Tyler donned his SCBA mask and put his helmet on again and strode across the lawn to her house.

Mary saw the smoke pouring from every window and out of a large hole that one of the firefighters was busy chopping in her new roof. Other firefighters had pulled hoses around to the back and side of her house and were busily dousing the flames consuming her garage.

Mark Swanson, identifiable by the SWANSON, M on the back of his jacket, stood in the front doorway of her house, a hose trailing behind him. He directed a steady stream of water into the interior as black smoke poured out above him as if it was being banished from the house.

Tyler paused momentarily to talk to Mark before he slid past the other firefighter and disappeared into the smoke-filled interior of her house.

She wasn’t aware that she was holding her breath until Fred poked her lightly in her upper arm.

“Breathe,” he commanded. “It’ll be okay, because you’re okay.”

“I can’t believe I told him to get my photo albums,” Mary muttered. “It’s not like I’m ever going to look at my wedding pictures again, what with the divorce and all.”

“Maybe,” Fred said, his tone kind. “But those photos are still a part of your history. You might regret it if they were destroyed and gone forever.”

“But are they worth putting Tyler’s life at risk?” she asked. God, what was I thinking? Even the laptop is backed up to the cloud.

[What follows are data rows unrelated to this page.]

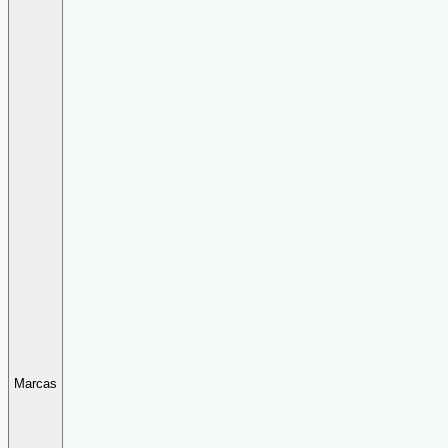
Marcas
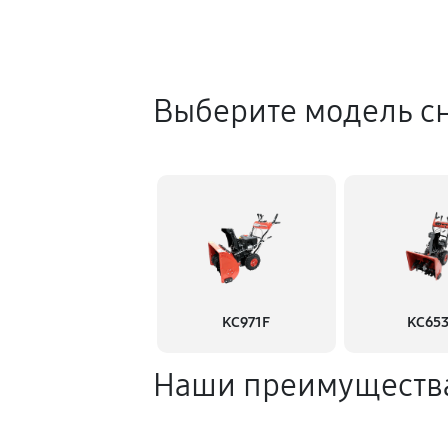
Выберите модель с
KC971F
KC65
Наши преимуществ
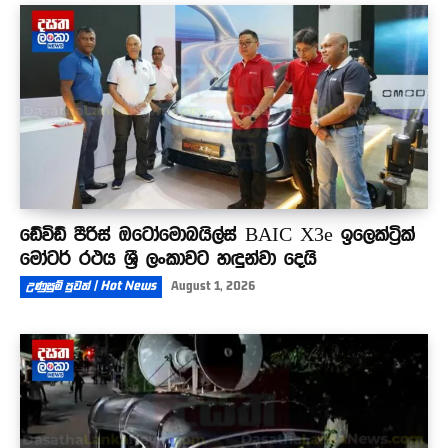
ඩේවිඩ් පීරිස් ඔටෝමොබයිල්ස් BAIC X3e ඉලෙක්ට්‍රික්
මෝටර් රථය ශ්‍රී ලංකාවට හඳුන්වා දෙයි
උණුසුම් පුවත් | Hot News
August 1, 2026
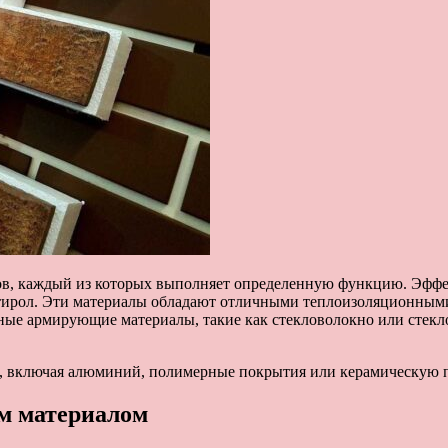
алов, каждый из которых выполняет определенную функцию. Эф
тирол. Эти материалы обладают отличными теплоизоляционными
ные армирующие материалы, такие как стекловолокно или стекл
, включая алюминий, полимерные покрытия или керамическую п
м материалом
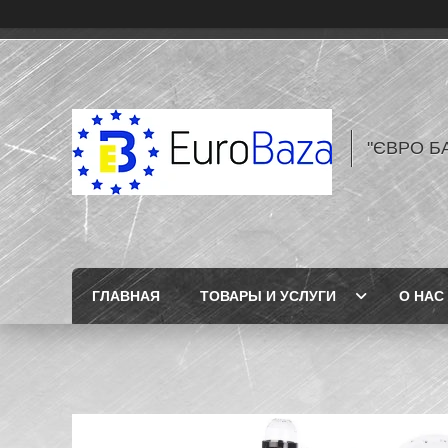
"ЄВРО Б
ГЛАВНАЯ
ТОВАРЫ И УСЛУГИ
О НАС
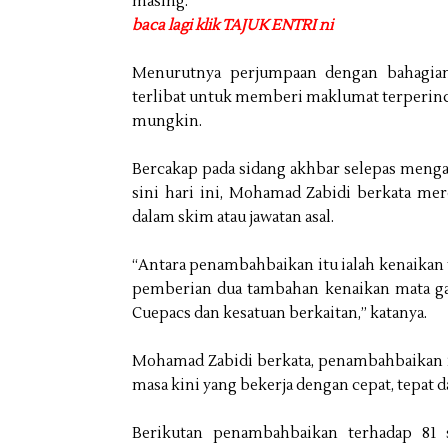
masing.
baca lagi klik TAJUK ENTRI ni
Menurutnya perjumpaan dengan bahagia
terlibat untuk memberi maklumat terperin
mungkin.
Bercakap pada sidang akhbar selepas meng
sini hari ini, Mohamad Zabidi berkata mer
dalam skim atau jawatan asal.
“Antara penambahbaikan itu ialah kenaikan t
pemberian dua tambahan kenaikan mata ga
Cuepacs dan kesatuan berkaitan,” katanya.
Mohamad Zabidi berkata, penambahbaikan it
masa kini yang bekerja dengan cepat, tepat d
Berikutan penambahbaikan terhadap 81 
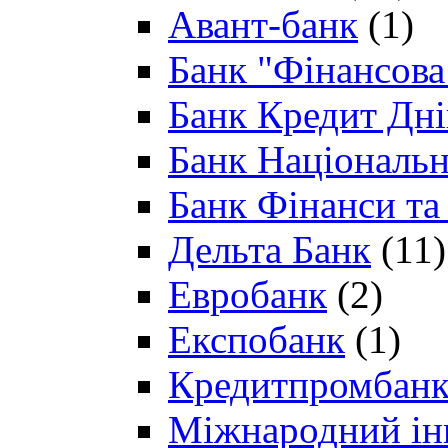
Авант-банк
(1)
Банк "Фінансова 
Банк Кредит Дн
Банк Національн
Банк Фінанси та
Дельта Банк
(11)
Евробанк
(2)
Експобанк
(1)
Кредитпромбан
Міжнародний ін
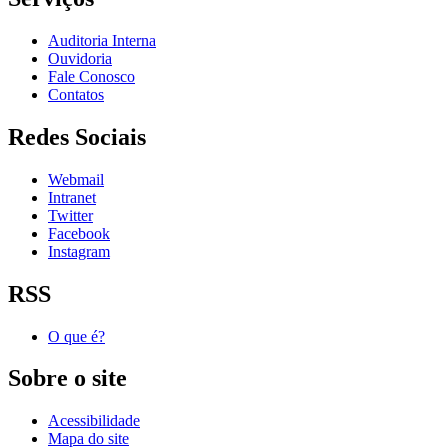
Auditoria Interna
Ouvidoria
Fale Conosco
Contatos
Redes Sociais
Webmail
Intranet
Twitter
Facebook
Instagram
RSS
O que é?
Sobre o site
Acessibilidade
Mapa do site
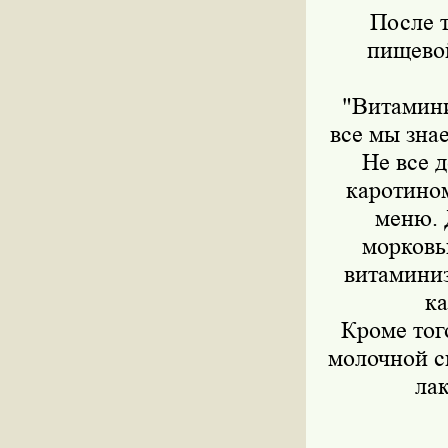
После т
пищевой
"Витамини
все мы зна
Не все 
каротином
меню. 
морковь
витаминиз
ка
Кроме тог
молочной с
лак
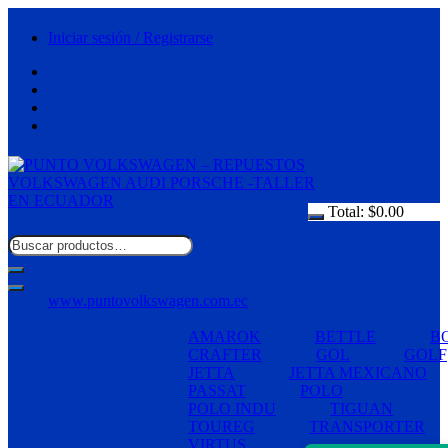
Saltar
al
Iniciar sesión / Registrarse
contenido
Total:
$
0.00
www.puntovolkswagen.com.ec
AMAROK
BETTLE
B
CRAFTER
GOL
GOLF
JETTA
JETTA MEXICANO
PASSAT
POLO
POLO INDU
TIGUAN
TOUREG
TRANSPORTER
VIRTUS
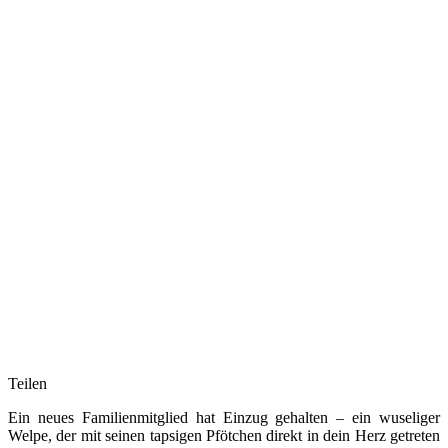
Teilen
Ein neues Familienmitglied hat Einzug gehalten – ein wuseliger
Welpe, der mit seinen tapsigen Pfötchen direkt in dein Herz getreten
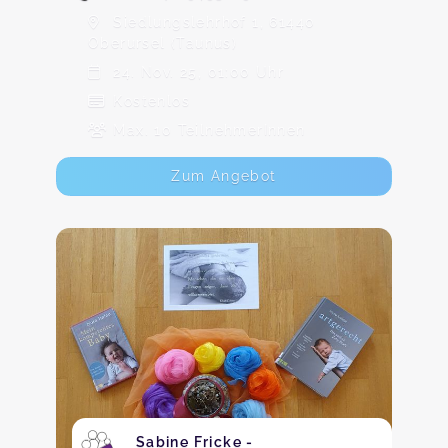
Siedlungslehrhof 1, 61440
Oberursel (Taunus)
24. Nov. 25, 01:00 Uhr
Kostenlos
Max. 10 TeilnehmerInnen
Zum Angebot
Sabine Fricke -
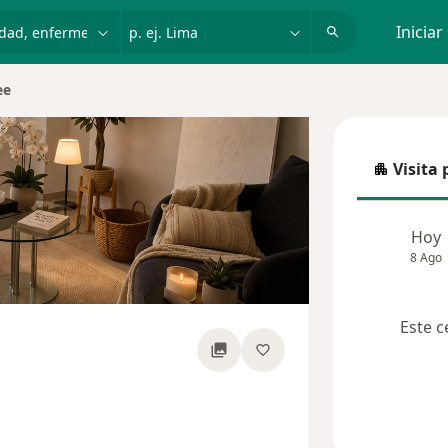
dad, enfermedad o nombre
p. ej. Lima
Iniciar
ee
iudad
Visita 
Visita p
Hoy
8 Ago
Este c
re las especializaciones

She felt an insane urge to hop up and run after him into the house and tell him to forget about it. If something happened to him because he was trying to rescue her stupid photo albums…

Fred followed her gaze and studied the house. “He’ll be fine,” he added. “He’s only been a firefighter for a few months, but he doesn’t take unnecessary risks.”

Despite Fred’s reassurance, Mary felt a steel band of anxiety tight as a corset around her chest as she waited anxiously for Tyler to reemerge from her burning house.